Problem statement ::
Print every line of the entries below verbatim, changing nothing.

Dataset extract ::
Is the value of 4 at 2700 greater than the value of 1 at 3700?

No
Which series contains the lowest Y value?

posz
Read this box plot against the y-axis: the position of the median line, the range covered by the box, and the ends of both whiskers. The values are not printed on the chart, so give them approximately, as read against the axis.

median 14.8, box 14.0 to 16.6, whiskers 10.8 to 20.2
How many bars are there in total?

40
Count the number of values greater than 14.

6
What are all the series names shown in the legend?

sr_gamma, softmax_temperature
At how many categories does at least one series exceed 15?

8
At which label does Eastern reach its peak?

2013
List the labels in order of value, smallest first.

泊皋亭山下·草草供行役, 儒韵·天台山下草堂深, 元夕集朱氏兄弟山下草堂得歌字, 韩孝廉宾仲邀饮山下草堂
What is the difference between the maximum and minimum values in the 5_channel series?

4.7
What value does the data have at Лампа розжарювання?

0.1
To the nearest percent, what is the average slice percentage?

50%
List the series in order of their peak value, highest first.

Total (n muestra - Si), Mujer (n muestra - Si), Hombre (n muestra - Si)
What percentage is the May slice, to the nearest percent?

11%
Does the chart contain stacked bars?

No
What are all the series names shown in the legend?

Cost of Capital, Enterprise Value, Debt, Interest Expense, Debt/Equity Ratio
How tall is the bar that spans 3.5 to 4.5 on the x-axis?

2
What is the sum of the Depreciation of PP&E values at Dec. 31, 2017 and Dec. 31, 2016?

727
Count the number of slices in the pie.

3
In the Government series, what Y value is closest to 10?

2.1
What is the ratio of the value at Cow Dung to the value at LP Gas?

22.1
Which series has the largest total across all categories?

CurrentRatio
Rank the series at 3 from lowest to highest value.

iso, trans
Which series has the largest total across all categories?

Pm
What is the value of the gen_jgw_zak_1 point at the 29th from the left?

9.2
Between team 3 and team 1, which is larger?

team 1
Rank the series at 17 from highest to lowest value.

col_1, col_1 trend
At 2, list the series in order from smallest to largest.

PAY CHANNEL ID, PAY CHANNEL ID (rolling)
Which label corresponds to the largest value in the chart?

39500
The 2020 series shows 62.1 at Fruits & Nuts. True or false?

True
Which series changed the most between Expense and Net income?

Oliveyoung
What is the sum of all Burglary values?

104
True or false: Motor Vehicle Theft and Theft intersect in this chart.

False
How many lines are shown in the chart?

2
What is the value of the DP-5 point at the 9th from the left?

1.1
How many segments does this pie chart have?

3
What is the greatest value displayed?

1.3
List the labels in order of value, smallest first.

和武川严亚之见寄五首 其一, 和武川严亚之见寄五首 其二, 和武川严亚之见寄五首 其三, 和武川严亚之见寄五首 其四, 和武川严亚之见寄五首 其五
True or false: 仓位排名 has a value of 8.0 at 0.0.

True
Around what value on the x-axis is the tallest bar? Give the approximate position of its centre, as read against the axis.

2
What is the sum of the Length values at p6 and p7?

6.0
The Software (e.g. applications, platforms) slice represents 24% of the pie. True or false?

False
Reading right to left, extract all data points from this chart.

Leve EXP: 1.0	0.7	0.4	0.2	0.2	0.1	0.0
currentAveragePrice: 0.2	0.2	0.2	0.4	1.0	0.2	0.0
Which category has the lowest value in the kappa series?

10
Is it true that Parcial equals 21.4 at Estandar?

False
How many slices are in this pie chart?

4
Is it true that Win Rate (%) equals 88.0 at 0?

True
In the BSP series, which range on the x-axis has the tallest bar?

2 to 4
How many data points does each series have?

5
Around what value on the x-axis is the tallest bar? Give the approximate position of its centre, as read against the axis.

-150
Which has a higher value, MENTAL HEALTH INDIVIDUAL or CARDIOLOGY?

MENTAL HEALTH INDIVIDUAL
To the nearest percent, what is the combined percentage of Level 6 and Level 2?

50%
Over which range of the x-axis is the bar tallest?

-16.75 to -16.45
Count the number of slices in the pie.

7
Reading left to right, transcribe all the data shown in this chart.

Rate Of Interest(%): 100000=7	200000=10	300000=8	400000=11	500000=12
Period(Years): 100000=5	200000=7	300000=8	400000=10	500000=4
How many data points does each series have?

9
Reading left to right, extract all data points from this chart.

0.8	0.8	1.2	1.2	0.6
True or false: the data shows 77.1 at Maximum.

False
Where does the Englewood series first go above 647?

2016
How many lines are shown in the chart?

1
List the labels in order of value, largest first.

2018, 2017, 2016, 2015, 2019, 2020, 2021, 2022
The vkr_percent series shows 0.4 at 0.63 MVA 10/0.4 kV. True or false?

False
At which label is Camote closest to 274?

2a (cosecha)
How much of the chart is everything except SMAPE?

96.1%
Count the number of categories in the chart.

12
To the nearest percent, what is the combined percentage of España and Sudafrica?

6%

Result for this exercise ::
Is the value of 4 at 2700 greater than the value of 1 at 3700?

No
Which series contains the lowest Y value?

posz
Read this box plot against the y-axis: the position of the median line, the range covered by the box, and the ends of both whiskers. The values are not printed on the chart, so give them approximately, as read against the axis.

median 14.8, box 14.0 to 16.6, whiskers 10.8 to 20.2
How many bars are there in total?

40
Count the number of values greater than 14.

6
What are all the series names shown in the legend?

sr_gamma, softmax_temperature
At how many categories does at least one series exceed 15?

8
At which label does Eastern reach its peak?

2013
List the labels in order of value, smallest first.

泊皋亭山下·草草供行役, 儒韵·天台山下草堂深, 元夕集朱氏兄弟山下草堂得歌字, 韩孝廉宾仲邀饮山下草堂
What is the difference between the maximum and minimum values in the 5_channel series?

4.7
What value does the data have at Лампа розжарювання?

0.1
To the nearest percent, what is the average slice percentage?

50%
List the series in order of their peak value, highest first.

Total (n muestra - Si), Mujer (n muestra - Si), Hombre (n muestra - Si)
What percentage is the May slice, to the nearest percent?

11%
Does the chart contain stacked bars?

No
What are all the series names shown in the legend?

Cost of Capital, Enterprise Value, Debt, Interest Expense, Debt/Equity Ratio
How tall is the bar that spans 3.5 to 4.5 on the x-axis?

2
What is the sum of the Depreciation of PP&E values at Dec. 31, 2017 and Dec. 31, 2016?

727
Count the number of slices in the pie.

3
In the Government series, what Y value is closest to 10?

2.1
What is the ratio of the value at Cow Dung to the value at LP Gas?

22.1
Which series has the largest total across all categories?

CurrentRatio
Rank the series at 3 from lowest to highest value.

iso, trans
Which series has the largest total across all categories?

Pm
What is the value of the gen_jgw_zak_1 point at the 29th from the left?

9.2
Between team 3 and team 1, which is larger?

team 1
Rank the series at 17 from highest to lowest value.

col_1, col_1 trend
At 2, list the series in order from smallest to largest.

PAY CHANNEL ID, PAY CHANNEL ID (rolling)
Which label corresponds to the largest value in the chart?

39500
The 2020 series shows 62.1 at Fruits & Nuts. True or false?

True
Which series changed the most between Expense and Net income?

Oliveyoung
What is the sum of all Burglary values?

104
True or false: Motor Vehicle Theft and Theft intersect in this chart.

False
How many lines are shown in the chart?

2
What is the value of the DP-5 point at the 9th from the left?

1.1
How many segments does this pie chart have?

3
What is the greatest value displayed?

1.3
List the labels in order of value, smallest first.

和武川严亚之见寄五首 其一, 和武川严亚之见寄五首 其二, 和武川严亚之见寄五首 其三, 和武川严亚之见寄五首 其四, 和武川严亚之见寄五首 其五
True or false: 仓位排名 has a value of 8.0 at 0.0.

True
Around what value on the x-axis is the tallest bar? Give the approximate position of its centre, as read against the axis.

2
What is the sum of the Length values at p6 and p7?

6.0
The Software (e.g. applications, platforms) slice represents 24% of the pie. True or false?

False
Reading right to left, extract all data points from this chart.

Leve EXP: 1.0	0.7	0.4	0.2	0.2	0.1	0.0
currentAveragePrice: 0.2	0.2	0.2	0.4	1.0	0.2	0.0
Which category has the lowest value in the kappa series?

10
Is it true that Parcial equals 21.4 at Estandar?

False
How many slices are in this pie chart?

4
Is it true that Win Rate (%) equals 88.0 at 0?

True
In the BSP series, which range on the x-axis has the tallest bar?

2 to 4
How many data points does each series have?

5
Around what value on the x-axis is the tallest bar? Give the approximate position of its centre, as read against the axis.

-150
Which has a higher value, MENTAL HEALTH INDIVIDUAL or CARDIOLOGY?

MENTAL HEALTH INDIVIDUAL
To the nearest percent, what is the combined percentage of Level 6 and Level 2?

50%
Over which range of the x-axis is the bar tallest?

-16.75 to -16.45
Count the number of slices in the pie.

7
Reading left to right, transcribe all the data shown in this chart.

Rate Of Interest(%): 100000=7	200000=10	300000=8	400000=11	500000=12
Period(Years): 100000=5	200000=7	300000=8	400000=10	500000=4
How many data points does each series have?

9
Reading left to right, extract all data points from this chart.

0.8	0.8	1.2	1.2	0.6
True or false: the data shows 77.1 at Maximum.

False
Where does the Englewood series first go above 647?

2016
How many lines are shown in the chart?

1
List the labels in order of value, largest first.

2018, 2017, 2016, 2015, 2019, 2020, 2021, 2022
The vkr_percent series shows 0.4 at 0.63 MVA 10/0.4 kV. True or false?

False
At which label is Camote closest to 274?

2a (cosecha)
How much of the chart is everything except SMAPE?

96.1%
Count the number of categories in the chart.

12
To the nearest percent, what is the combined percentage of España and Sudafrica?

6%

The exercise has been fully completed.